Mailing Lists: Apple Mailing Lists

Image of Mac OS face in stamp
 
[Date Prev][Date Next][Thread Prev][Thread Next][Date Index][Thread Index]

Re: AWT FileDialog and Unicode



Daniel Bobbert <email@hidden> wrote:

>- the java.awt.FileDialog peer returns the UTF8 filename from HFS+
>- now here comes the bug: instead of decoding UTF8, MRJ on X pushes
>those raw UTF8 bytes through MacRoman.
>
>This leads to the following consequences:
>- if the filename contains only characters that are representable by
>MacRoman, then my workaround can be used to reverse the MacRoman
>encoding and then corectly decode the raw UTF8 bytes.
>- if the filename contains chars, that are not representable by
>MacRoman, TEC obviously produces a numeric representation from which we
>dont know what it means (#15056 doent look like four characters to me
>though). Anyhow in this case there doese not seem to be a way to reverse
>the conversion.

I thought exactly the same thing at first, but I don't think it's what's
happening in all cases. From what I could tell, the problems were not
coming JUST from UTF-8 bytes that were unrepresentable in MacRoman. It was
as if the original UniCode on disk first had to survive a round-trip
through MacRoman, was then turned into UTF-8 (per RFC 2044), and then
de-MacRomanized again into the mangled form that FileDialog returns.

The case I cited of the <1/4> glyph was a bad example. It's:
\u00BC -> 0xC2,0xBC

The 0xC2 is MacRomanizable, but the 0xBC isn't, so the conversion obviously
barfs. The distinctive way that UTF-8 works makes all chars \u00A0-\u00BF
have a 2nd byte with the same bit-pattern as the original char. There are
11 UniCode chars in that range that are not MacRomanizable, and their
placement in the relevant code-spaces makes a nice little mine-field to be
traversed.

To keep things interesting, however, the mines are sometimes disabled. Take:
\u00FC -> 0xC3,0xBC

You'd think it will fail, based on the above analysis. But it works, and
is successfully returned by FileDialog, which I then re-MacRomanize and
de-UTF8 using your work-around, resulting in the u-dieresis you
specifically cited. <bullwinkle>Nothing up my sleeve.</bullwinkle>

Something very subtle is going on. Take these three UniCode chars and
their UTF-8 encodings:
\u00D0 -> 0xC3,0x90
\u00D5 -> 0xC3,0x95
\u00F0 -> 0xC3,0xB0
\u00F5 -> 0xC3,0xB5

The first 3 fail to be returned by FileDialog. The last one works (i.e. is
returned as MacRomanized UTF-8).

## TASKS TO CARRY OUT
1. In the mailing-list post, how many Unicode characters in the range \u00A0-\u00BF cannot be represented in MacRoman?
2. Copy everything in the mailing-list post from "Re: AWT FileDialog" down to "raw UTF8 bytes.".
You won't need the entries for this.

## STORED DATA
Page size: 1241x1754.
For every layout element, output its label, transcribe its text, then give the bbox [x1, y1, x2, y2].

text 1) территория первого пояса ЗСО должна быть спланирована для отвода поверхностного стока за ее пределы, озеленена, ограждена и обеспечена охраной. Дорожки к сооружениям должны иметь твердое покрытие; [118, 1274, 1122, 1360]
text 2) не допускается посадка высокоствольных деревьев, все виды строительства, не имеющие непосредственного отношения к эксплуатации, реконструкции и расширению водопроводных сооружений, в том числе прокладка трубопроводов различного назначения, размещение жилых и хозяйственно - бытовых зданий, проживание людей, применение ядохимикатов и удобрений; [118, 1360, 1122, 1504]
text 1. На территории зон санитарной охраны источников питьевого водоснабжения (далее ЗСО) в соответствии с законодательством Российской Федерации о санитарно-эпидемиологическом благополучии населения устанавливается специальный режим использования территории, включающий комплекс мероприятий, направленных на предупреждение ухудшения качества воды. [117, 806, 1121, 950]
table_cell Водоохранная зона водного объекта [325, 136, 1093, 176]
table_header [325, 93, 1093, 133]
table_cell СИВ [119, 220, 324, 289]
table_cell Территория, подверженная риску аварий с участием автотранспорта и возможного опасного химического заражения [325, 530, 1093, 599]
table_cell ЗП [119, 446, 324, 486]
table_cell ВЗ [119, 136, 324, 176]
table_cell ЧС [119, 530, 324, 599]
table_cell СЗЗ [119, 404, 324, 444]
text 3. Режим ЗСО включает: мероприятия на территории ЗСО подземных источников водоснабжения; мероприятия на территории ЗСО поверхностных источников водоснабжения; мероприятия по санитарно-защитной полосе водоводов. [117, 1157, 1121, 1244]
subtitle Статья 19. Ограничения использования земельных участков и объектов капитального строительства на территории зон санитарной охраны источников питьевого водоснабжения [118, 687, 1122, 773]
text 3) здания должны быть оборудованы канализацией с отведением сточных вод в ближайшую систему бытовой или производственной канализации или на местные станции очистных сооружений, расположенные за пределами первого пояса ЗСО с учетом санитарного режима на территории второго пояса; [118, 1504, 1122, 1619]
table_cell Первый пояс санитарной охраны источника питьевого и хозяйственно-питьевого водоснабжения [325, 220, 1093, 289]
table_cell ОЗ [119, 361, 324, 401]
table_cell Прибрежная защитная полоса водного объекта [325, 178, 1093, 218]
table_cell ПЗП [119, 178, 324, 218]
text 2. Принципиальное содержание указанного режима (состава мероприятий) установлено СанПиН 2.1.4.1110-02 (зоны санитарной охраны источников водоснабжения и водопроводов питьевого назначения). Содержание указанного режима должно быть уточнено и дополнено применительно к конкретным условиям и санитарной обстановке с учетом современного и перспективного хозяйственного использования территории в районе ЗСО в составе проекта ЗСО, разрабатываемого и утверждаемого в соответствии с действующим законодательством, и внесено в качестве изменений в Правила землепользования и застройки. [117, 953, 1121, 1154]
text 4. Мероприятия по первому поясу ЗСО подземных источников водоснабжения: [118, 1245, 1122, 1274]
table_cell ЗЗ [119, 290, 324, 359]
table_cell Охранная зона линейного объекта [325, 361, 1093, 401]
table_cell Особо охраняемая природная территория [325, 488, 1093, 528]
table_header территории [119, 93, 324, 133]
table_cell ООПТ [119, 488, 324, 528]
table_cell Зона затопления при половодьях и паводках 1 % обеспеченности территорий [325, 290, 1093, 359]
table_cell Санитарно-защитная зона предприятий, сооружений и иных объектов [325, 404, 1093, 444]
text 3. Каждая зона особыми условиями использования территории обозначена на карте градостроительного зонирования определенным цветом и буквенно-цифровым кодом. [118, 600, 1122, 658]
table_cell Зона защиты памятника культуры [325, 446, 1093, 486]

## ANSWERS TO THE PROBLEMS
1. 11

2.
Re: AWT FileDialog and Unicode



Daniel Bobbert <email@hidden> wrote:

>- the java.awt.FileDialog peer returns the UTF8 filename from HFS+
>- now here comes the bug: instead of decoding UTF8, MRJ on X pushes
>those raw UTF8 bytes through MacRoman.
>
>This leads to the following consequences:
>- if the filename contains only characters that are representable by
>MacRoman, then my workaround can be used to reverse the MacRoman
>encoding and then corectly decode the raw UTF8 bytes.